EXERCISE INSTRUCTIONS | Rewrite the passage on forecasting interval-valued data, starting with "Machine learning has" and going on through "index forecasting [34].", swapping "Machine learning" for "Artificial intelligence".

READING PASSAGE |
============
Different approaches have been developed to model and forecast interval-valued data. The first linear regression model for interval-valued data was investigated in [4] using the center of the interval method. A constrained center and interval range method with nonnegative constraints on the coefficients of the range regression model is addressed in [16]. The use of ARIMA and neural networks models to forecast the center and range of intervals is pursued in [21]. An autoregressive time series modeling approach is addressed in [33], and a threshold autoregressive interval model in [29]. Nonparametric alternatives such as the interval kernel regression method [7] and the nonparametric additive approach [15] have also been developed.

Machine learning has also been used in interval-valued data modeling and forecasting. Examples include the interval multilayer perceptron (iMLP) model [26], a multilayer perceptron (MLP) neural network and Holt’s exponential smoothing [20], a multiple-output support vector regression method for interval-valued stock price index forecasting [34].
============
GIVEN DATA |
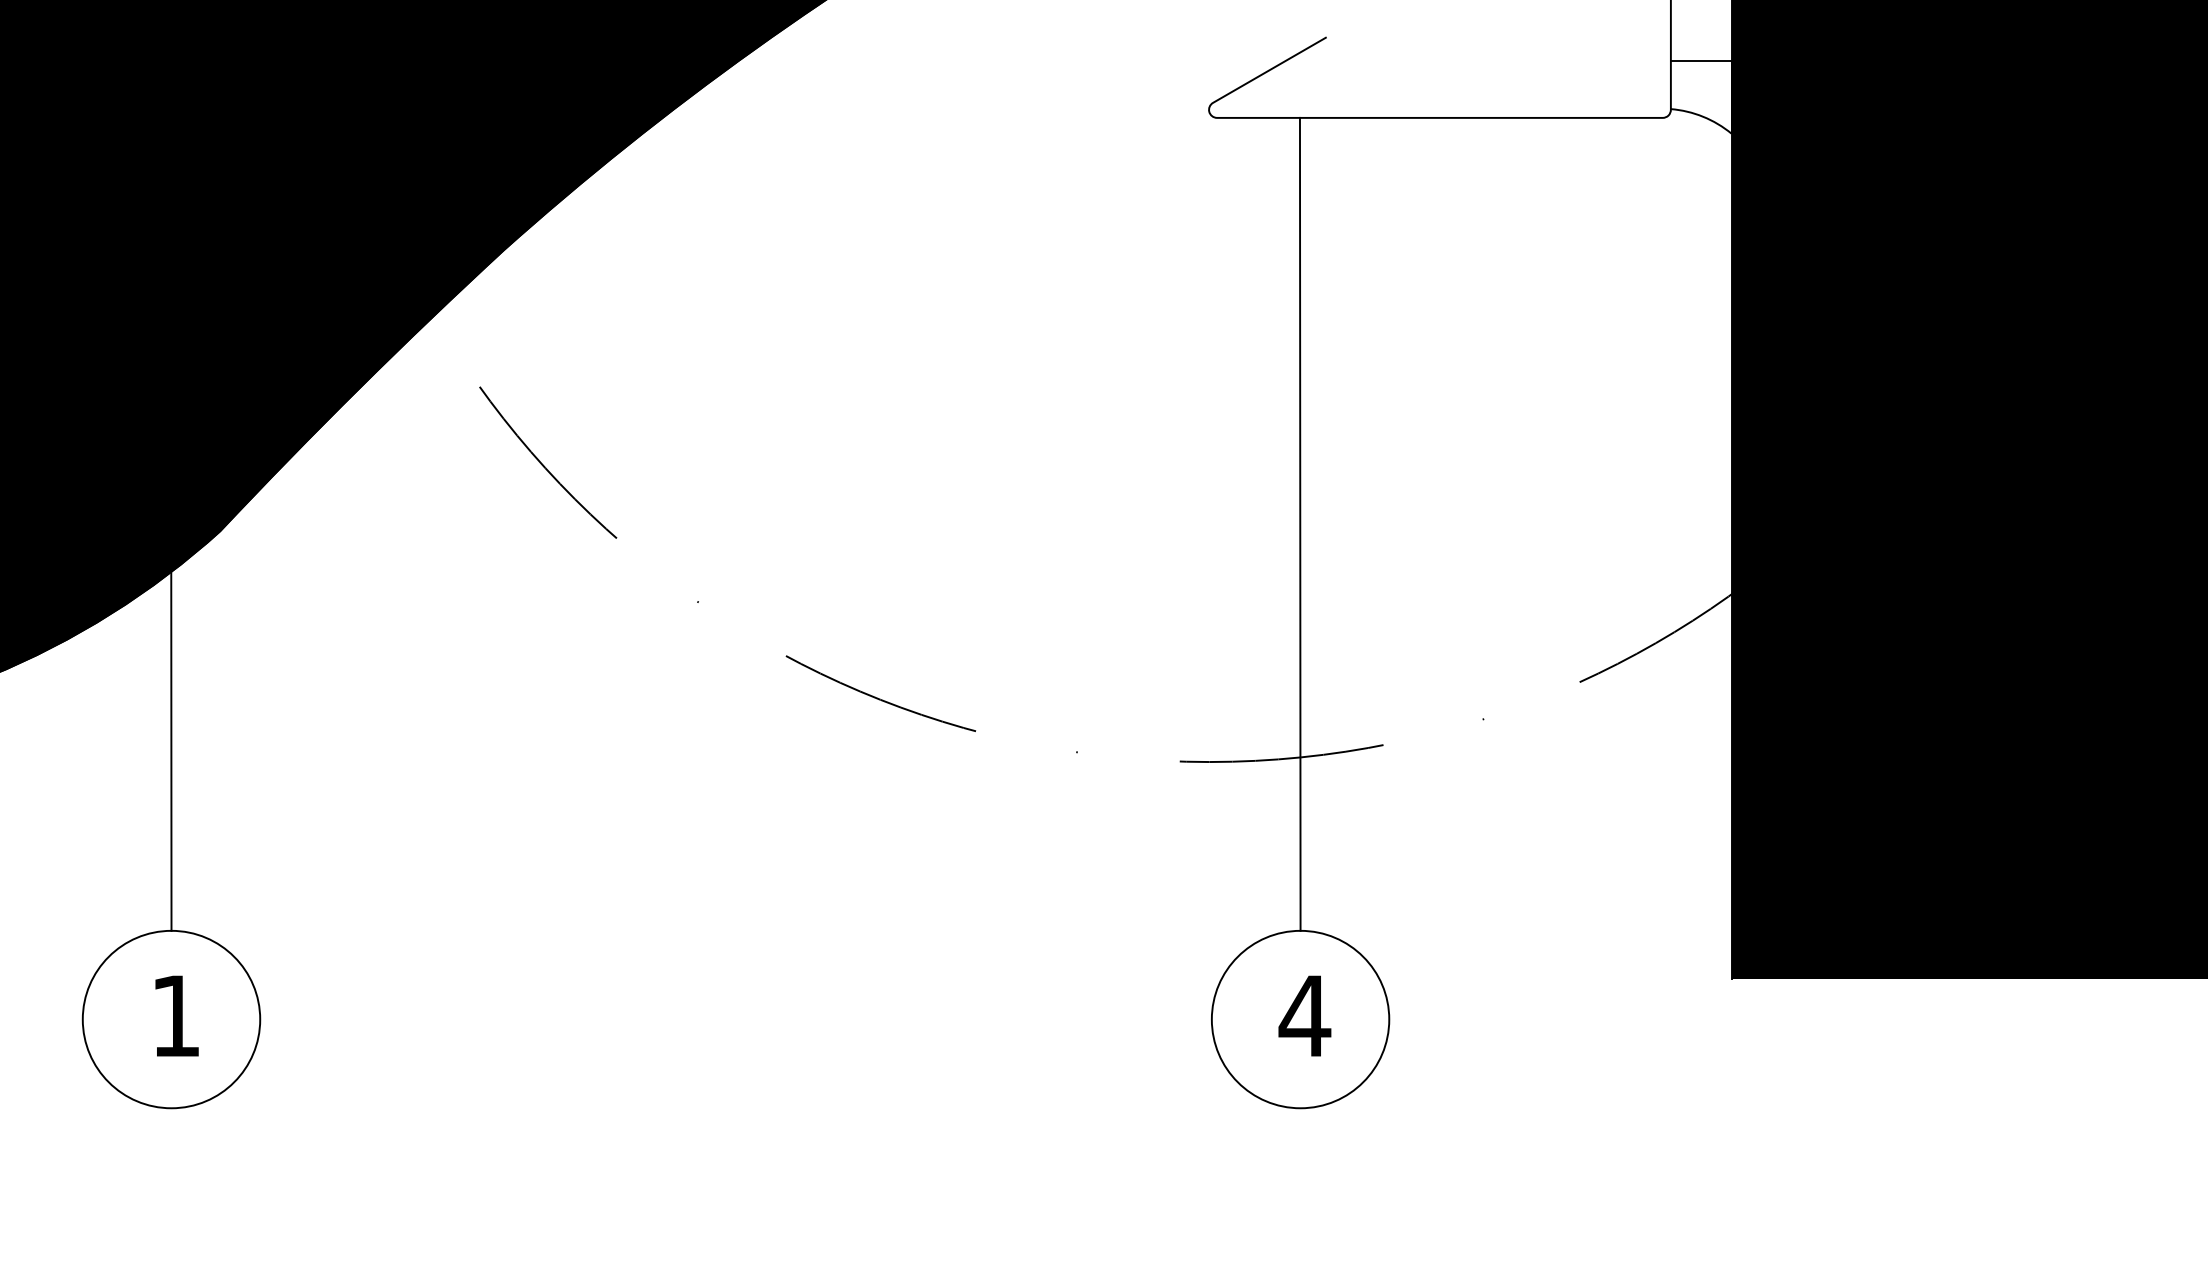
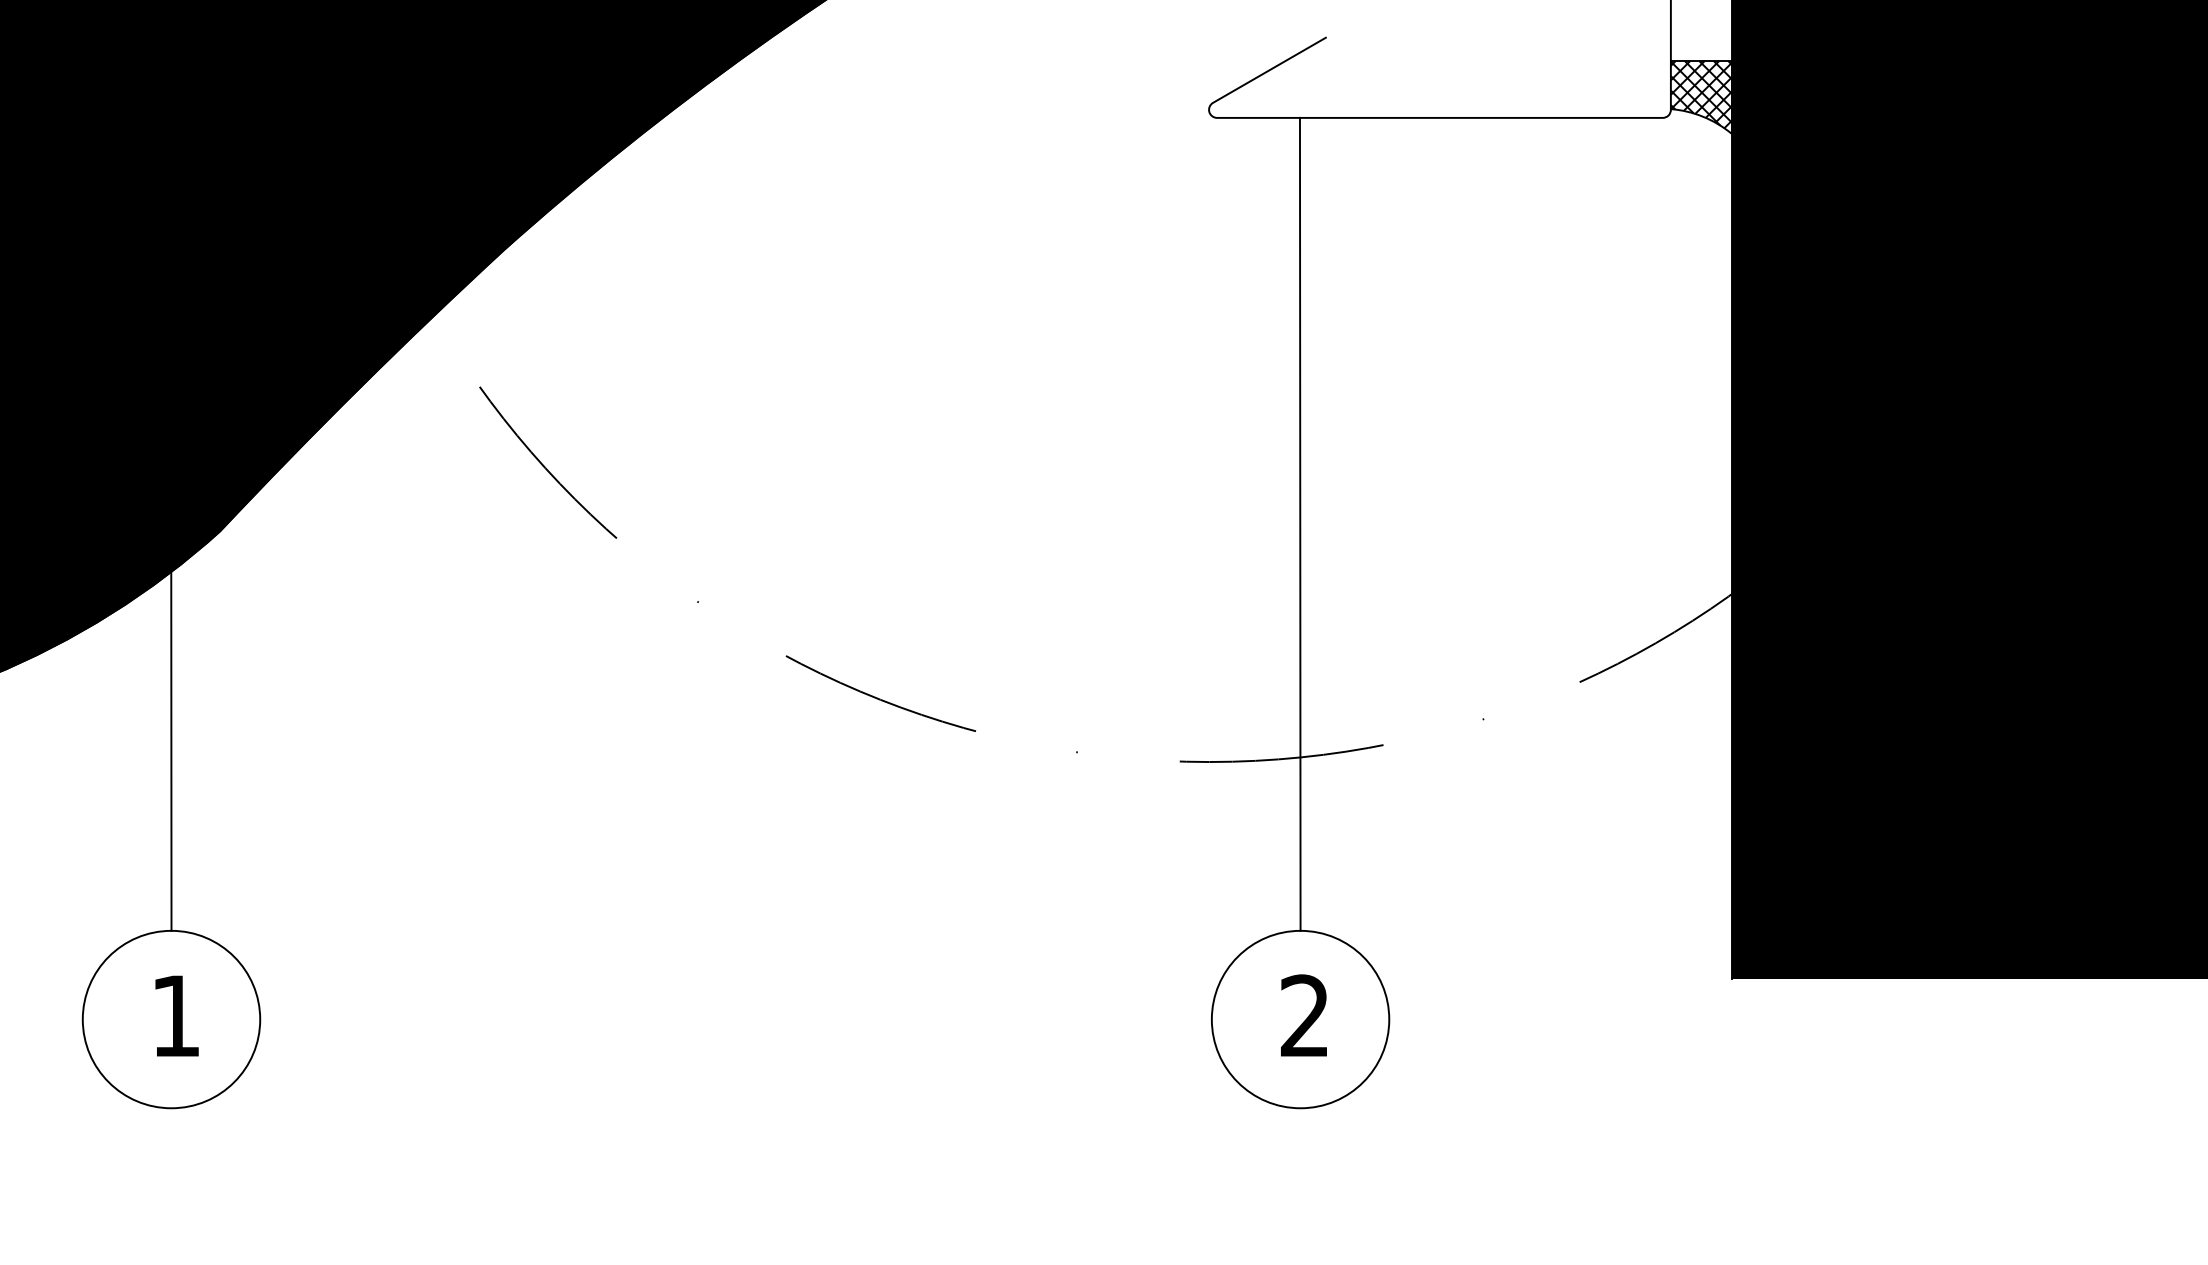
hatch at (1700, 94): none -> present
text at (1304, 1015): 4 -> 2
============
THE REPLY |
Artificial intelligence has also been used in interval-valued data modeling and forecasting. Examples include the interval multilayer perceptron (iMLP) model [26], a multilayer perceptron (MLP) neural network and Holt’s exponential smoothing [20], a multiple-output support vector regression method for interval-valued stock price index forecasting [34].